§ **ARTICLE**

——

# Slower, older and smarter



## Silver (27/6/18)

This joke was sent to me today by my older brother 
Just sharing it here 
Enjoy

PS - tagging some of the aviation minded folk here too 
@Vaperite South Africa , @Moey_Ismail , @RayDeny 

------------------------------------------------------------------------------------------




A Boeing 777 wide-body jetliner was lumbering along at 800km/hour at 33000 feet when a cocky F-16 fighter jet flashed by at Mach 2.

The F-16 pilot decided to show off. On his state of the art radio that is part of his state of the art 3D & million dollar headset, the F-16 youngster told the 777 pilot, “Hey Captain, watch this!”

He promptly went into a barrel roll, followed by a steep, unimaginable, vertical climb. He then finished with a sonic boom as he broke the sound barrier, as the F-16 screamed down at impossible G’s before levelling at almost sea level.

The F-16 pilot asked the 777 pilot what he thought of that?

The 777 pilot said, “That was truly impressive, but watch this!”

The 777 chugged along for about 5 minutes at the steady 800km/hour, and then the 777 pilot came back on and said, “What did you think of that?”

Puzzled, the cocky F-16 pilot asked, “What the heck did you do?”

The 777 pilot chuckled and said, "I stood up, stretched my legs, walked to the back, used the toilet, then got a cup of coffee and a cinnamon roll and secured a date for the next 3 nights in a five star hotel paid for by the company"

LESSON OF LIFE:

When you are young and foolish, speed and flash may seem like a good thing! When you get older and smarter, comfort and dullness is not such a bad thing!

It's called *S.O.S.*

*Slower, Older and Smarter!*

Dedicated to all my friends approaching S.O.S.

——

§ **GIVEN DATA**
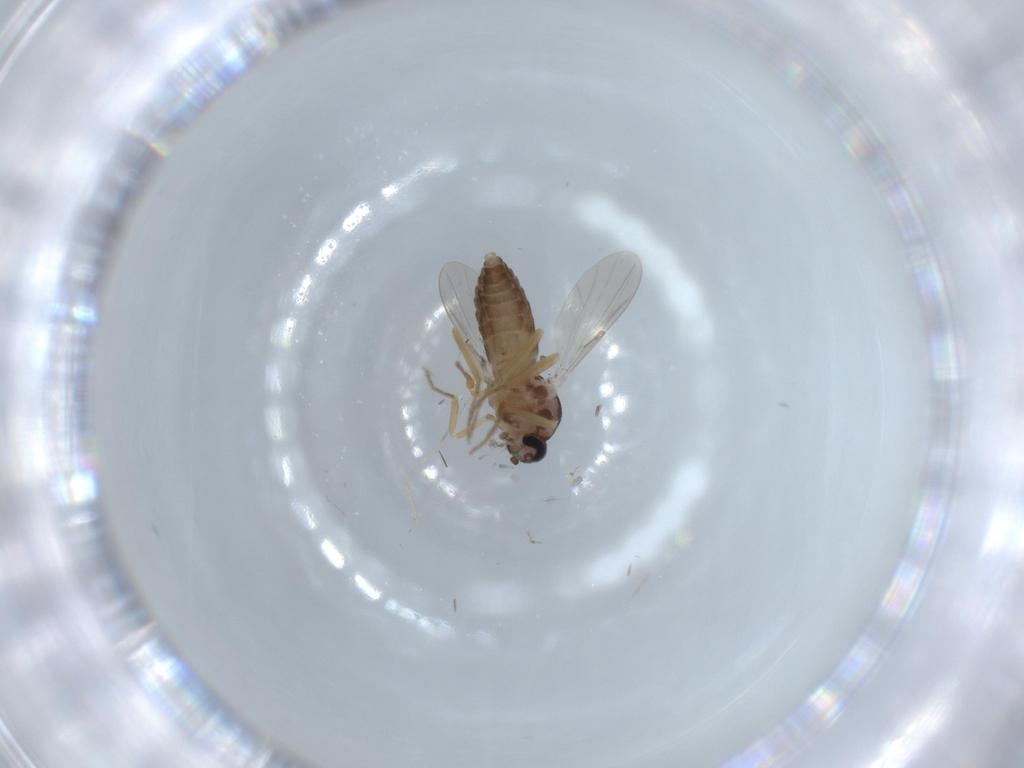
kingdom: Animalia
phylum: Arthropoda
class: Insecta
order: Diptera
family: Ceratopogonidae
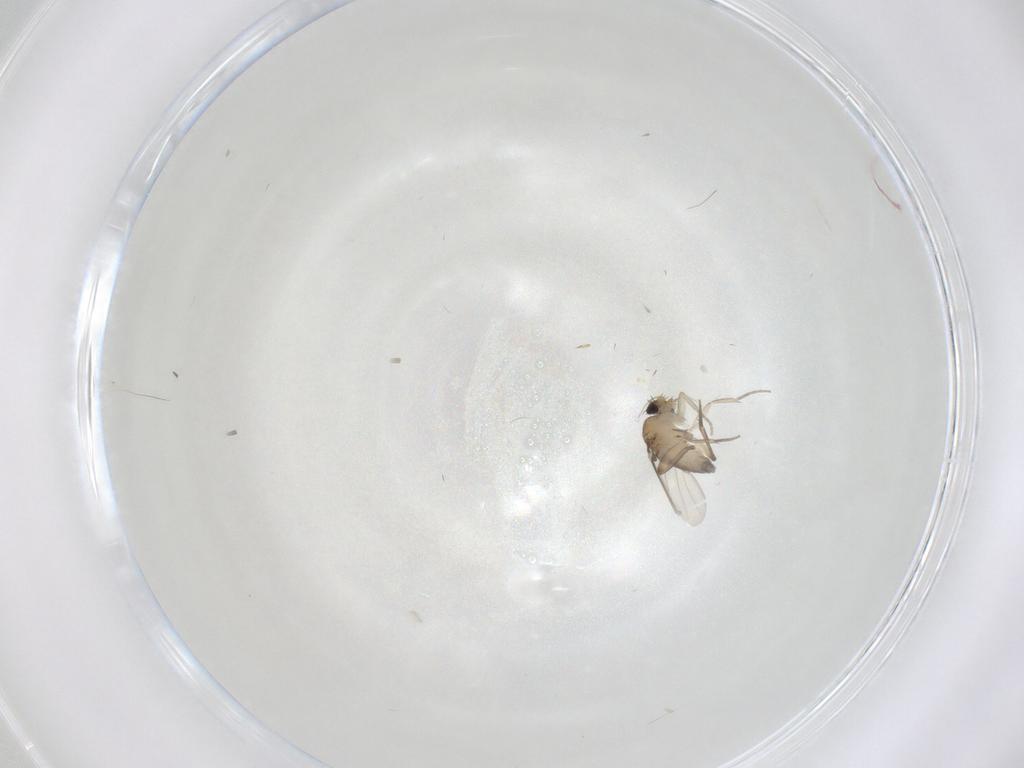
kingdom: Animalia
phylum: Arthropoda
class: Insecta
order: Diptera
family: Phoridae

——

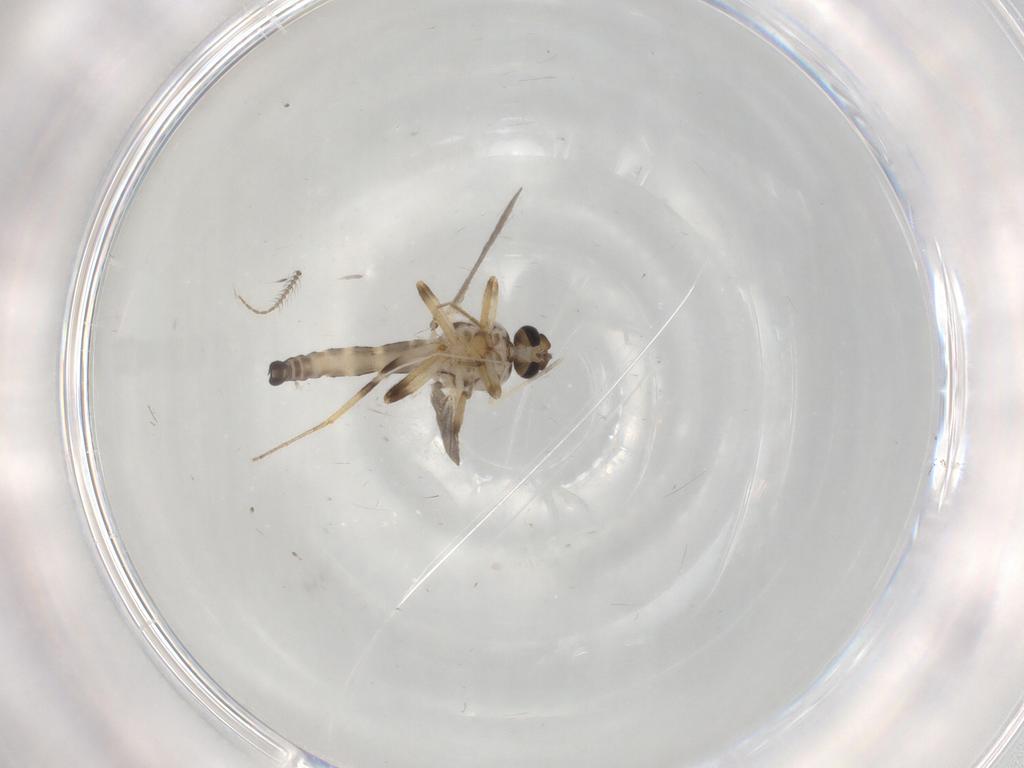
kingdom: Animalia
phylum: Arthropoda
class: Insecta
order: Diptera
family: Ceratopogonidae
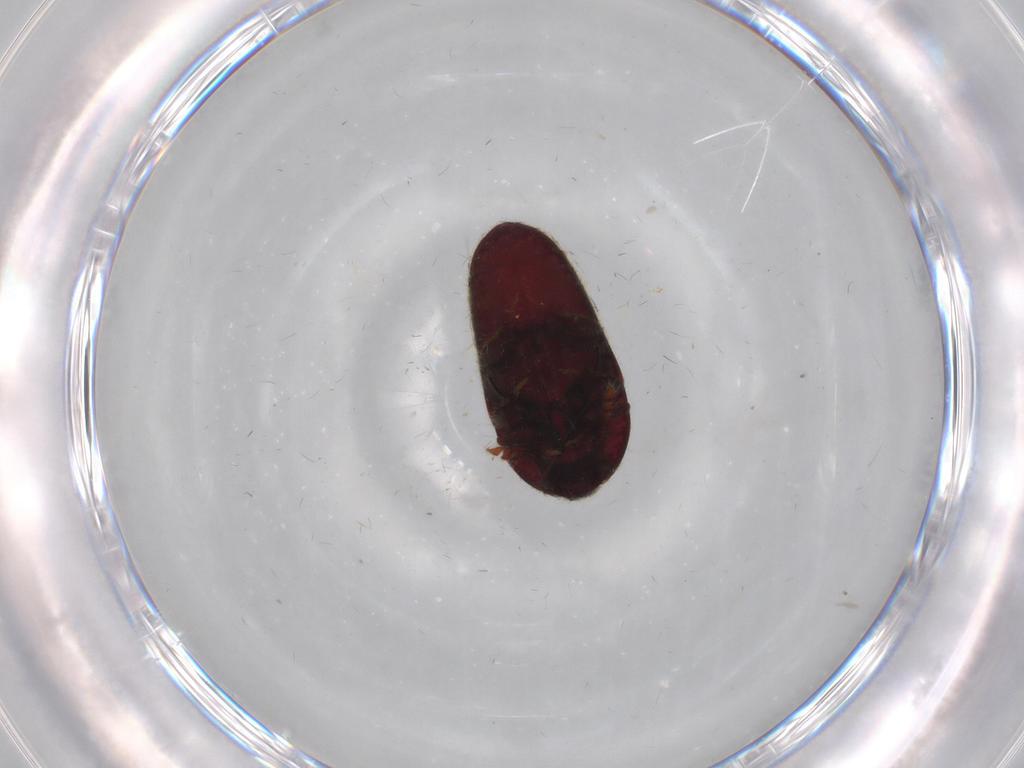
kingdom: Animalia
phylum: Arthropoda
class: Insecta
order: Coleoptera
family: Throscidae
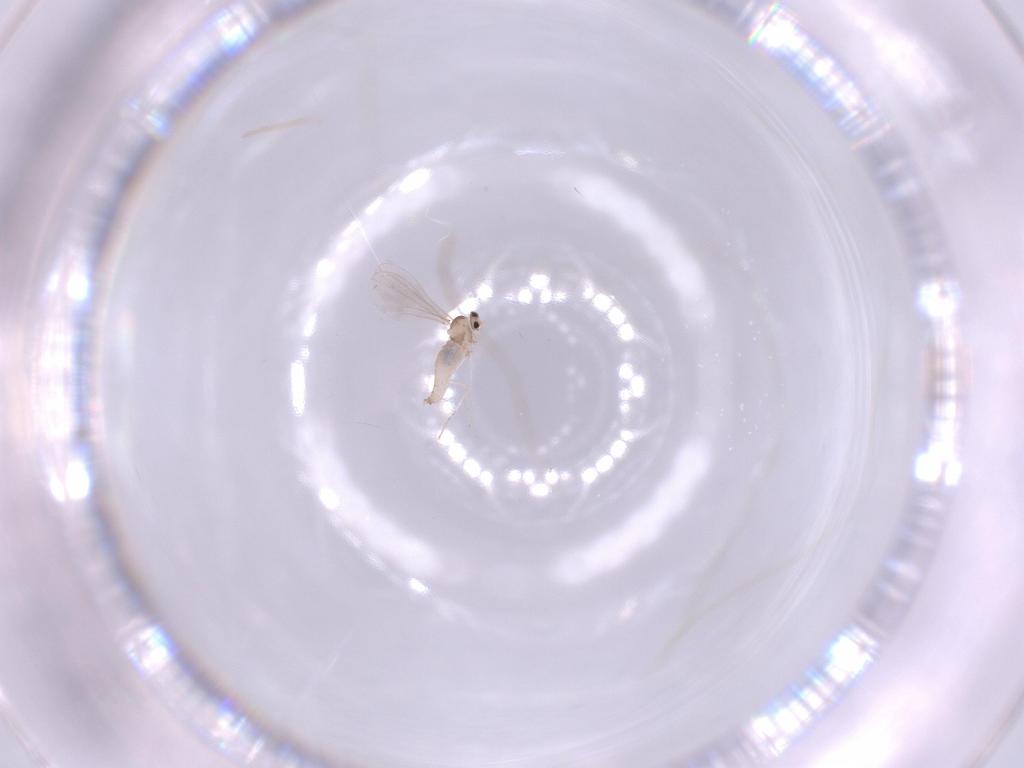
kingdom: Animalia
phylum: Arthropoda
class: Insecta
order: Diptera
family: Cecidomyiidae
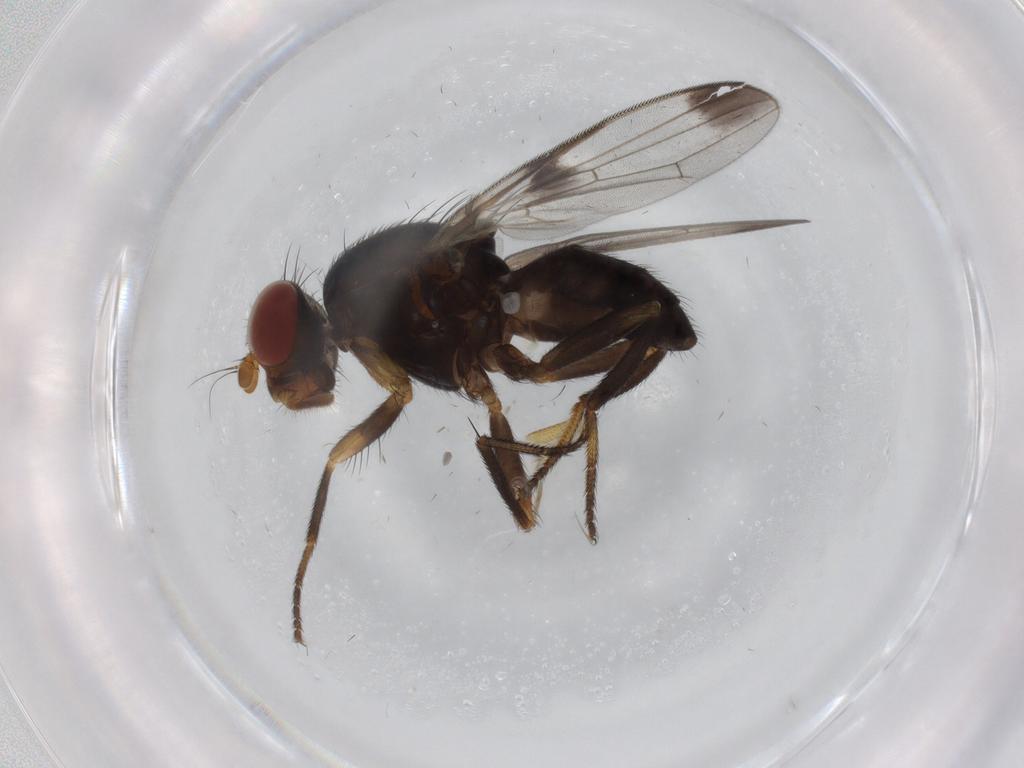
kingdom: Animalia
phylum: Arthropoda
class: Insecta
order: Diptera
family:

——

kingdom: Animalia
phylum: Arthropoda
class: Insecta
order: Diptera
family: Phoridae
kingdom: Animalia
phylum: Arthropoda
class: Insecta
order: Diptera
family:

——

§ **EXERCISE TASKS**
[A] List every action the 777 pilot says he took during the 5 minutes, according to the joke in the forum post.
[B] Write the next part of the forum post with the jetliner joke, picking up after its final line.
The items are separate material, unrelated to the forum post.

§ **ANSWERS PROVIDED**
[A]
- Stood up
- Stretched his legs
- Walked to the back
- Used the toilet
- Got a cup of coffee and a cinnamon roll
- Secured a date for the next 3 nights in a five star hotel paid for by the company

[B]
*...."Don't take life too seriously. No one gets out alive anyway."....*

Reactions: Like 12 | Winner 12 | Funny 3


----------



## Hooked (27/6/18)

Silver said:


> "Don't take life too seriously. No one gets out alive anyway.".



Love this! Going to use it on my FB timeline!

Reactions: Like 3


----------



## Christos (3/7/18)

Here's a story for you @Silver.
https://www.google.co.za/amp/s/oppositelock.kinja.com/favorite-sr-71-story-1079127041/amp

Reactions: Winner 2


----------



## Stosta (3/7/18)

Christos said:


> Here's a story for you @Silver.
> https://www.google.co.za/amp/s/oppositelock.kinja.com/favorite-sr-71-story-1079127041/amp


I prefer my stories to have moving pictures and sounds thrown at me so I can fall asleep to them... But this was (weirdly) a really great read!

Reactions: Like 1


----------



## Silver (3/7/18)

Christos said:


> Here's a story for you @Silver.
> https://www.google.co.za/amp/s/oppositelock.kinja.com/favorite-sr-71-story-1079127041/amp



That is classic @Christos !
Hehe
1842 knots is blazingly fast! Wow!
Blackbird for the win !

Reactions: Like 1


----------



## Cornelius (3/7/18)

Christos said:


> Here's a story for you @Silver.
> https://www.google.co.za/amp/s/oppositelock.kinja.com/favorite-sr-71-story-1079127041/amp


Awesome story.

Reactions: Like 1 | Winner 1


----------



## Raindance (3/7/18)

Silver said:


> That is classic @Christos !
> Hehe
> 1842 knots is blazingly fast! Wow!
> Blackbird for the win !


Almost a kilometre per second. 3600kph. I know that co's I drive a Jimny...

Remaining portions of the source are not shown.